I find myself shaking my head more that I ought to. At Patri, a study is reported that indicates minicycline can adjust men’s reaction to beauty, and there a commentator says he mistrusts big pharma and would rather use weed.
Well, I hope it’s not the artificial type. K2, the local legal weed, is being banned by regulation in NZ, but it is causing conflict — as not that far from where I live a storekeeper turned a hose onto people protesting him selling the stuff.
I shake my head because each Tuesday I am the local duty psychiatrist, and I have seen, up close and personal, people high acting as if they were the Gaderene demoniac. This passage is one of those that speaks to what I do.
26Then they arrived at the country of the Gerasenes, which is opposite Galilee. 27As he stepped out on land, a man of the city who had demons met him. For a long time he had worn no clothes, and he did not live in a house but in the tombs. 28When he saw Jesus, he fell down before him and shouted at the top of his voice, “What have you to do with me, Jesus, Son of the Most High God? I beg you, do not torment me” — 29for Jesus had commanded the unclean spirit to come out of the man. (For many times it had seized him; he was kept under guard and bound with chains and shackles, but he would break the bonds and be driven by the demon into the wilds.) 30Jesus then asked him, “What is your name?” He said, “Legion”; for many demons had entered him. 31They begged him not to order them to go back into the abyss.
32Now there on the hillside a large herd of swine was feeding; and the demons begged Jesus to let them enter these. So he gave them permission. 33Then the demons came out of the man and entered the swine, and the herd rushed down the steep bank into the lake and was drowned.

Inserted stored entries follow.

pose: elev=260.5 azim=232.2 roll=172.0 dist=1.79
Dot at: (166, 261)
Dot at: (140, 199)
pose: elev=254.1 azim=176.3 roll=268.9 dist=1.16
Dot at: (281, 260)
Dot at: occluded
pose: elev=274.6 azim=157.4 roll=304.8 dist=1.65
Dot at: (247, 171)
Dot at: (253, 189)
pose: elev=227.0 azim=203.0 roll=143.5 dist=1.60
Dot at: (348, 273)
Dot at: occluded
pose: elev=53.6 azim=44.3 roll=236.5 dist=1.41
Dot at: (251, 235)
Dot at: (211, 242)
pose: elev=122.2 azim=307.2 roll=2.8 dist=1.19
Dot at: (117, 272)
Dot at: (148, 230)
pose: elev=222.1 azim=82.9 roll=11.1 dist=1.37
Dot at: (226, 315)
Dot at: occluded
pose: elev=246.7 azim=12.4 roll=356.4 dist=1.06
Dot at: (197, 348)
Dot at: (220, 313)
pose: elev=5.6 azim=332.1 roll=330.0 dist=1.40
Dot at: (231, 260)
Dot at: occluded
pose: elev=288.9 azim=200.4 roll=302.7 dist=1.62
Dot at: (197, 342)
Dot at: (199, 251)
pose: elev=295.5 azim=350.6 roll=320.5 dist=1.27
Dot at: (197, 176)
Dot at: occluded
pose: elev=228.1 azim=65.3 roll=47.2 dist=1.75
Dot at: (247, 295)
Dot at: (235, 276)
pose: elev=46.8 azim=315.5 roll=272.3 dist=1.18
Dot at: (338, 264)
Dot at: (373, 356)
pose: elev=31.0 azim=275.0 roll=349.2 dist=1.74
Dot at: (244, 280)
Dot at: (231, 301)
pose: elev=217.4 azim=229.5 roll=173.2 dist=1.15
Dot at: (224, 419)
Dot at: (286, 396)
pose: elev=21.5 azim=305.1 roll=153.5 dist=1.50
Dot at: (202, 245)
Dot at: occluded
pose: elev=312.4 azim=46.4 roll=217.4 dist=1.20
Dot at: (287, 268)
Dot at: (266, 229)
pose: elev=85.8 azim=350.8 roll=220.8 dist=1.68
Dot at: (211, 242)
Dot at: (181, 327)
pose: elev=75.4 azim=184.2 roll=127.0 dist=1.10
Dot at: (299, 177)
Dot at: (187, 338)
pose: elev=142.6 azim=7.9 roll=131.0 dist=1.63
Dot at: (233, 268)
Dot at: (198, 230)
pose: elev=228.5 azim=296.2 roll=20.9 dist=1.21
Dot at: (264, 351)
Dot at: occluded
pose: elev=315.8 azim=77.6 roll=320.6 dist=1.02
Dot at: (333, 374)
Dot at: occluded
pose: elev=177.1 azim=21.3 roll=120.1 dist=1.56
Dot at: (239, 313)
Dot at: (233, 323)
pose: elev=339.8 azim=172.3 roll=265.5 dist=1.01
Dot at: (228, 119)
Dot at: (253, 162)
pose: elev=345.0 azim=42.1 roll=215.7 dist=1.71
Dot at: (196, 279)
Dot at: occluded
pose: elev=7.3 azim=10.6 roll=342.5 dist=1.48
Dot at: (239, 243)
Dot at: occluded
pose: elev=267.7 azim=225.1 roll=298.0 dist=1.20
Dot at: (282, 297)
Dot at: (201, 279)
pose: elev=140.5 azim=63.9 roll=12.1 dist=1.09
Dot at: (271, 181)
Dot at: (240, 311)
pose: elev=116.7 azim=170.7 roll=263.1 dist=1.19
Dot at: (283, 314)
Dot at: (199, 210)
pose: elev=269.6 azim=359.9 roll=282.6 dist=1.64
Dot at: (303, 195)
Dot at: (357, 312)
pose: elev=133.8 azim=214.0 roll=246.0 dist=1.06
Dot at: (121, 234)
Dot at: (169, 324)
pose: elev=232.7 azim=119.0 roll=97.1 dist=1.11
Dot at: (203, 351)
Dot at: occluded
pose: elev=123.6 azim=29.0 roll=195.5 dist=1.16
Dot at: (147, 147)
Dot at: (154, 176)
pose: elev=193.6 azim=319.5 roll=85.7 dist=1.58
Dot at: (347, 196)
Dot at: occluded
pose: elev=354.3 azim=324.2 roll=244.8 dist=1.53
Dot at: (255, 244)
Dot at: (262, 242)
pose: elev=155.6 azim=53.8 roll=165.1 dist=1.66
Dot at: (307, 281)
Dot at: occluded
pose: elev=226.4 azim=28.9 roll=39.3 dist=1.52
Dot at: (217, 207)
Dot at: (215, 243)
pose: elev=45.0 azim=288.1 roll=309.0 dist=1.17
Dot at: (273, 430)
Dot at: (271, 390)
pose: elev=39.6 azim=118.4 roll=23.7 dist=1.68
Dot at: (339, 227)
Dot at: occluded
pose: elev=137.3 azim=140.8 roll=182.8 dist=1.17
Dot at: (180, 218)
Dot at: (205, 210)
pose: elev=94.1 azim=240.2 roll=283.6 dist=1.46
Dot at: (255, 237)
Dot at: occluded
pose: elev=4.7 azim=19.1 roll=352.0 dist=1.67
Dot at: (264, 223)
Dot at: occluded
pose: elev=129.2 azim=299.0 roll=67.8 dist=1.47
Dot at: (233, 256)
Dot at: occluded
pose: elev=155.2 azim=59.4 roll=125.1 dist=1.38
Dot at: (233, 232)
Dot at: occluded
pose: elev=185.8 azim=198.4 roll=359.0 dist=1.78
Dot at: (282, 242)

34When the swineherds saw what had happened, they ran off and told it in the city and in the country. 35Then people came out to see what had happened, and when they came to Jesus, they found the man from whom the demons had gone sitting at the feet of Jesus, clothed and in his right mind. And they were afraid. 36Those who had seen it told them how the one who had been possessed by demons had been healed. 37Then all the people of the surrounding country of the Gerasenes asked Jesus to leave them; for they were seized with great fear. So he got into the boat and returned. 38The man from whom the demons had gone begged that he might be with him; but Jesus sent him away, saying, 39“Return to your home, and declare how much God has done for you.” So he went away, proclaiming throughout the city how much Jesus had done for him.
Just to make this obvious — I am not only an psychiatrist, I’m an academic, and involved in the local training programme.
I’m fully aware that there are things happening that I do not understand. There are times I find the padre and ask for his advice.
But the thing that always gets me is that Jesus was asked to leave. He had just healed the towns most notorious madmen. I could do with a visit to the ward from himm for the drugs and therapy we have do not always work. But they begged for him to leave.
One man was saved, and that was the man who was mad. The proper, the neat, the respectable were left unsaved, because they sent the incarnate God away.
We cannot afford to worship neatness. In out theology, in our lives. Pray that we can see Christ when he appears in the form of those he sends, and in his church.
Some idiot self-ignited after huffing gasoline after using K2? That’s hilarious!
Well, when you have to deal with the families (I’m not involved in that case, but we have seen so many that an audit of this has been submitted for publication) it’s not amusing. The fallout is tragic.
Oh, I suppose for them, sure. But I have trouble pitying fools.
I haven’t read the entire study, but I assume the minicycline was passing the blood-brain barrier and attacking latent toxoplasmosis brain lesions?
Approximately 10-20% of the population is infected with it, I believe.
Actually that could be the case. Toxo is continually being hypothesized as an aetiological factor for anxiety and mood disorders.